The reason why this is in principle unreliable is caching - likely both in the host kernel and by the guest (both the VM and the OS). In the first case, the host kernel caches the writes and doesn't realize that the data in the VM image file mounted somewhere has changed.
In the latter case, tha VM (me it KVM or something else) will likely cache the writes into the image and only perform the write (i.e. giving the data to the host kernel, which by far doesn't mean the data will get written to the underlying medium, by the way) at a more convenient time. This can be alleviated by requesting the VM to make the writes immediately (for QEMU/KVM see the cache option for the -drive argument in the qemu(1) man page). On top of that, the quest OS does some form of caching as well, so it may take a while before the data hits the Guest/VM boundary at all.
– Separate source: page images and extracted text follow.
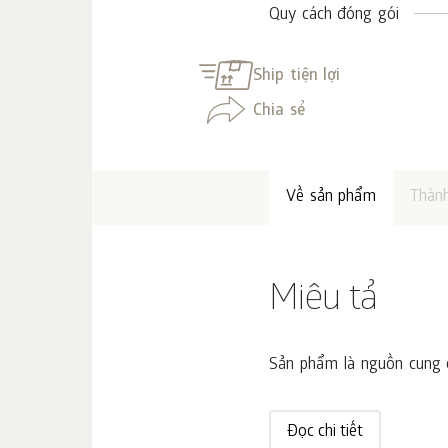
Quy cách đóng gói
Ship tiện lợi
Chia sẻ
Về sản phẩm
Thàn
Miêu tả
Sản phẩm là nguồn cung cấp
Đọc chi tiết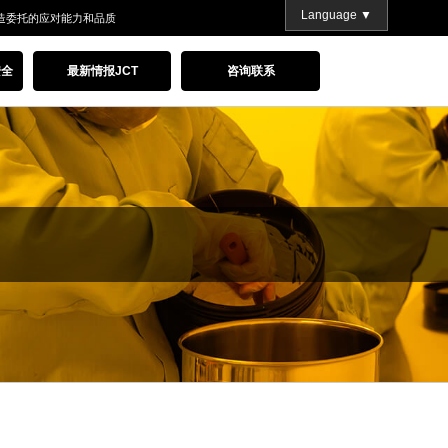
Language ▼
造委托的应对能力和品质
安全
最新情报JCT
咨询联系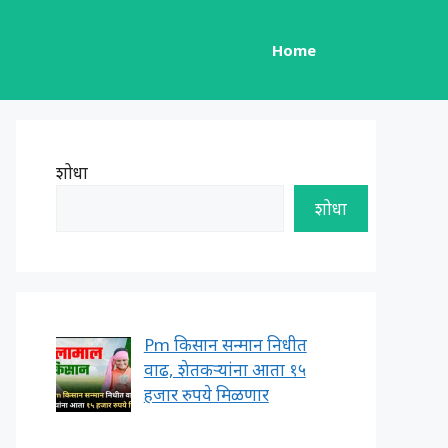
Home
शोधा
शोधा
Pm किसान सन्मान निधीत
वाढ, शेतकऱ्यांना आता १५
हजार रुपये मिळणार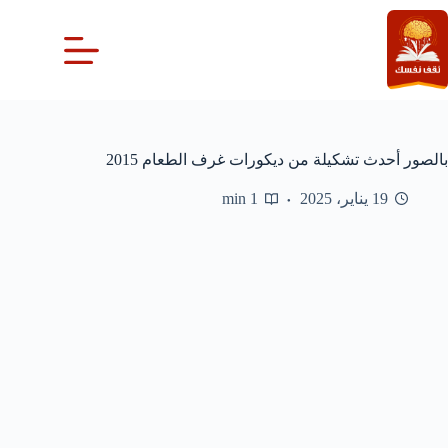
لتجاوز
لى
لمحتوى
بالصور أحدث تشكيلة من ديكورات غرف الطعام 2015
19 يناير، 2025
1 min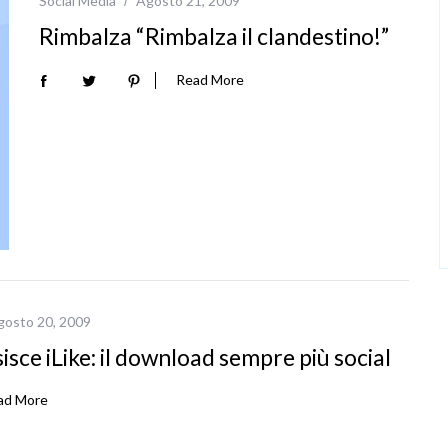
Social Media
Agosto 21, 2009
Rimbalza “Rimbalza il clandestino!”
Read More
gosto 20, 2009
sce iLike: il download sempre più social
ad More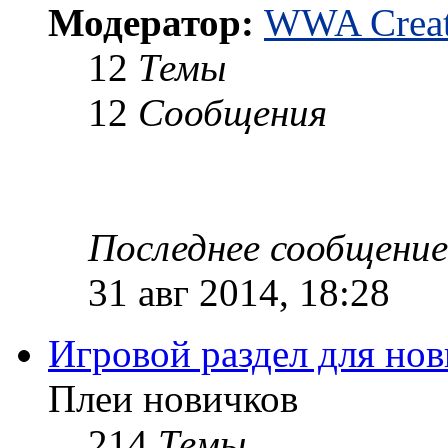
Модератор:
WWA Creat
12
Темы
12
Сообщения
Последнее сообщение
31 авг 2014, 18:28
Игровой раздел для но
Плеи новичков
214
Темы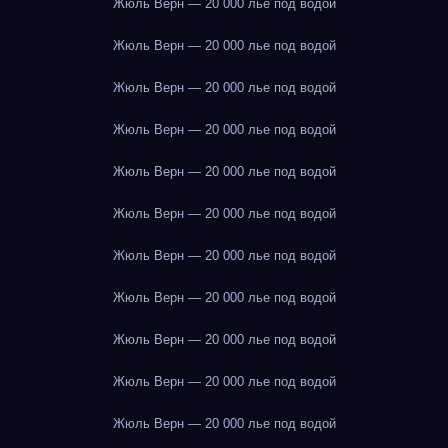
Жюль Верн — 20 000 лье под водой
Жюль Верн — 20 000 лье под водой
Жюль Верн — 20 000 лье под водой
Жюль Верн — 20 000 лье под водой
Жюль Верн — 20 000 лье под водой
Жюль Верн — 20 000 лье под водой
Жюль Верн — 20 000 лье под водой
Жюль Верн — 20 000 лье под водой
Жюль Верн — 20 000 лье под водой
Жюль Верн — 20 000 лье под водой
Жюль Верн — 20 000 лье под водой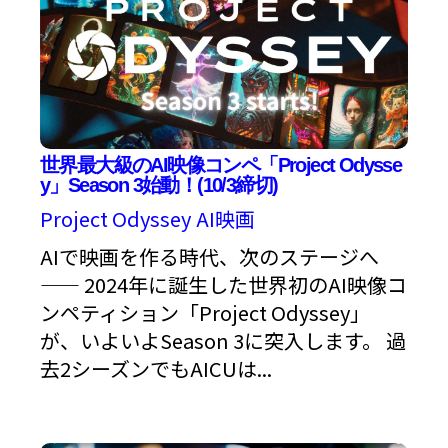
世界最大級のAI映像コンペ「Project Odysse
y」Season 3始動！(10/3締切)
Project Odyssey
AI映画
AIで映画を作る時代、次のステージへ
—— 2024年に誕生した世界初のAI映像コ
ンペティション「Project Odyssey」
が、いよいよSeason 3に突入します。 過
去2シーズンでもAICUは...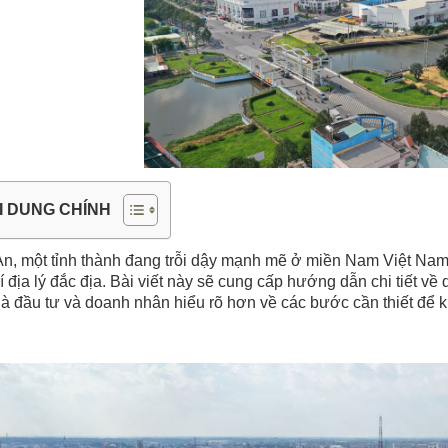
I DUNG CHÍNH
n, một tỉnh thành đang trỗi dậy mạnh mẽ ở miền Nam Việt Nam, 
trí địa lý đắc địa. Bài viết này sẽ cung cấp hướng dẫn chi tiết về 
à đầu tư và doanh nhân hiểu rõ hơn về các bước cần thiết để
That said, sharing data is usually done via network - your options are numerous. For Windows the obvious option is CIFS/SMB, since that has native guest support. All you need to do is to figure out the approipriate Samba configuration on the host. If you happen to be using QEMU/KVM, it can even do some basic samba sharing for you - see -net user,smb=... (source same as above). You may also set up FTP or WebDAV on your host, although the latter might get a bit trickier than Samba. SSH/SFTP is another option.
Specific to QEMU(/KVM) is the virtual fat, which allows you to export an existing directory - subject to restrictions, be sure to read the "What you should never do" paragraph - as a FAT file system to the guest.